Hyperparameters for continually pre-training Llama2 70B model

In [None]:
hyperparameters["checkpoint_dir"] = "/opt/ml/checkpoints/checkpts"
hyperparameters["checkpoint_freq"] = 10
hyperparameters["num_kept_checkpoint"] = 1
hyperparameters["use_zero1_optimizer"] = 1
hyperparameters["save_load_xser"] = 0
hyperparameters["pretrained_weight_dir"] = "/opt/ml/checkpoints/llama70b_weights"

In [None]:
# Docker image for training a models on AWS Trainium
docker_image = f"763104351884.dkr.ecr.{region_name}.amazonaws.com/pytorch-training-neuronx:1.13.1-neuronx-py310-sdk2.15.0-ubuntu20.04"

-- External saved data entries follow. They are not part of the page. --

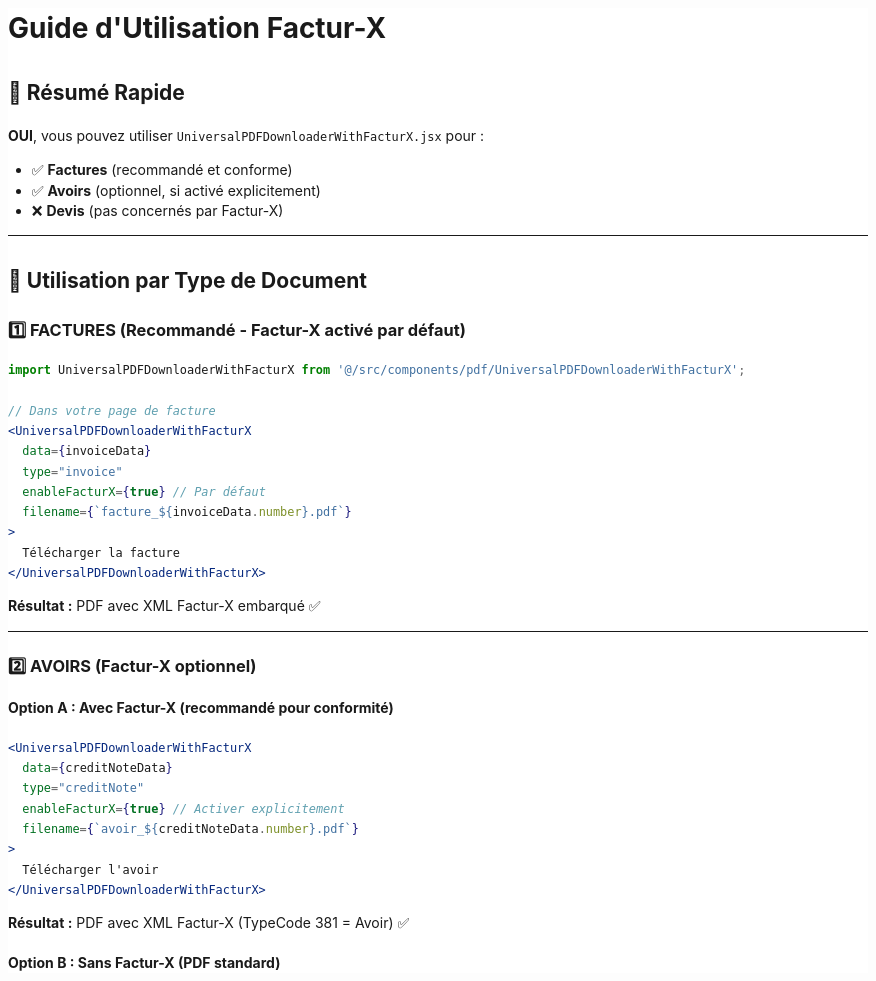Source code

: # Guide d'Utilisation Factur-X

## 🎯 Résumé Rapide

**OUI**, vous pouvez utiliser `UniversalPDFDownloaderWithFacturX.jsx` pour :
- ✅ **Factures** (recommandé et conforme)
- ✅ **Avoirs** (optionnel, si activé explicitement)
- ❌ **Devis** (pas concernés par Factur-X)

---

## 📝 Utilisation par Type de Document

### 1️⃣ FACTURES (Recommandé - Factur-X activé par défaut)

```jsx
import UniversalPDFDownloaderWithFacturX from '@/src/components/pdf/UniversalPDFDownloaderWithFacturX';

// Dans votre page de facture
<UniversalPDFDownloaderWithFacturX
  data={invoiceData}
  type="invoice"
  enableFacturX={true} // Par défaut
  filename={`facture_${invoiceData.number}.pdf`}
>
  Télécharger la facture
</UniversalPDFDownloaderWithFacturX>
```

**Résultat :** PDF avec XML Factur-X embarqué ✅

---

### 2️⃣ AVOIRS (Factur-X optionnel)

#### Option A : Avec Factur-X (recommandé pour conformité)

```jsx
<UniversalPDFDownloaderWithFacturX
  data={creditNoteData}
  type="creditNote"
  enableFacturX={true} // Activer explicitement
  filename={`avoir_${creditNoteData.number}.pdf`}
>
  Télécharger l'avoir
</UniversalPDFDownloaderWithFacturX>
```

**Résultat :** PDF avec XML Factur-X (TypeCode 381 = Avoir) ✅

#### Option B : Sans Factur-X (PDF standard)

For more details about neron docker images:
- [AWS Neuron Deep Learning Containers](https://github.com/aws-neuron/deep-learning-containers/tree/main0)
- [Available Deep Learning Containers Images](https://github.com/aws/deep-learning-containers/blob/master/available_images.md)

In [None]:
import time
# Define Training Job Name 
job_name = f'llama-neuron-nemo-{time.strftime("%Y-%m-%d-%H-%M-%S", time.localtime())}'

# Define checkpoint directory that contains the weights and other relevant data for the trained model
checkpoint_s3_uri = "s3://" + sagemaker_session_bucket + "/nemo_llama_experiment"
checkpoint_dir = '/opt/ml/checkpoints'

In [None]:
# Define neuron chache directory
cache_dir = "/opt/ml/checkpoints/neuron_cache"

In [None]:
# Environment variables to be set for use during training job 
env = {}
env['FI_PROVIDER'] = 'efa'
env['NCCL_PROTO'] = 'simple'
env['FI_EFA_USE_DEVICE_RDMA'] = '1'
env['RDMAV_FORK_SAFE'] = '1'
env['FI_EFA_FORK_SAFE'] = '1'
env['NCCL_SOCKET_IFNAME'] = 'ens'
#env['XLA_USE_BF16']='1'
env['NEURON_FUSE_SOFTMAX'] = '1'
env['MALLOC_ARENA_MAX'] = '128'
env['XLA_DOWNCAST_BF16'] = '1'
env['NEURON_RT_ASYNC_EXEC_MAX_INFLIGHT_REQUESTS'] = '5'
env['NCCL_SOCKET_IFNAME'] = '^lo,docker'
env['NEURON_CC_FLAGS'] = "--model-type=transformer --distribution-strategy=llm-training --enable-saturate-infinity --cache_dir=" + cache_dir

[PyTorch estimator](https://sagemaker.readthedocs.io/en/stable/api/training/estimators.html) for training a job on Amazon SageMaker:

In [None]:
from sagemaker.pytorch import PyTorch

# Handle end-to-end Amazon SageMaker training and deployment tasks.
pt_estimator = PyTorch(
    entry_point='run_llama_nxd.py',
    source_dir='./scripts',
    instance_type="ml.trn1.32xlarge",
    image_uri=docker_image,
    instance_count=WORLD_SIZE,
    max_run=MAX_RUN,
    hyperparameters=hyperparameters,
    role=role,
    base_job_name=job_name,
    environment=env,
    input_mode="FastFile",
    disable_output_compression=True,
    keep_alive_period_in_seconds=600, # this is added to enable warm pool capability
    checkpoint_s3_uri=checkpoint_s3_uri,
    checkpoint_local_path=checkpoint_dir,
    distribution={"torch_distributed": {"enabled": True}} # enable torchrun 
)

In [None]:
# Start training job
pt_estimator.fit({"train": training_input_path})

### Terminate the warmpool

Execute the below cell to terminate the warmpool if you no longer need it.

In [None]:
sess.update_training_job(pt_estimator.latest_training_job.job_name, resource_config={"KeepAlivePeriodInSeconds":0})

In this example we looked at how to continually pre-trained Llama2 70b model using Amazon SageMaker training jobs on AWS Trainium instance.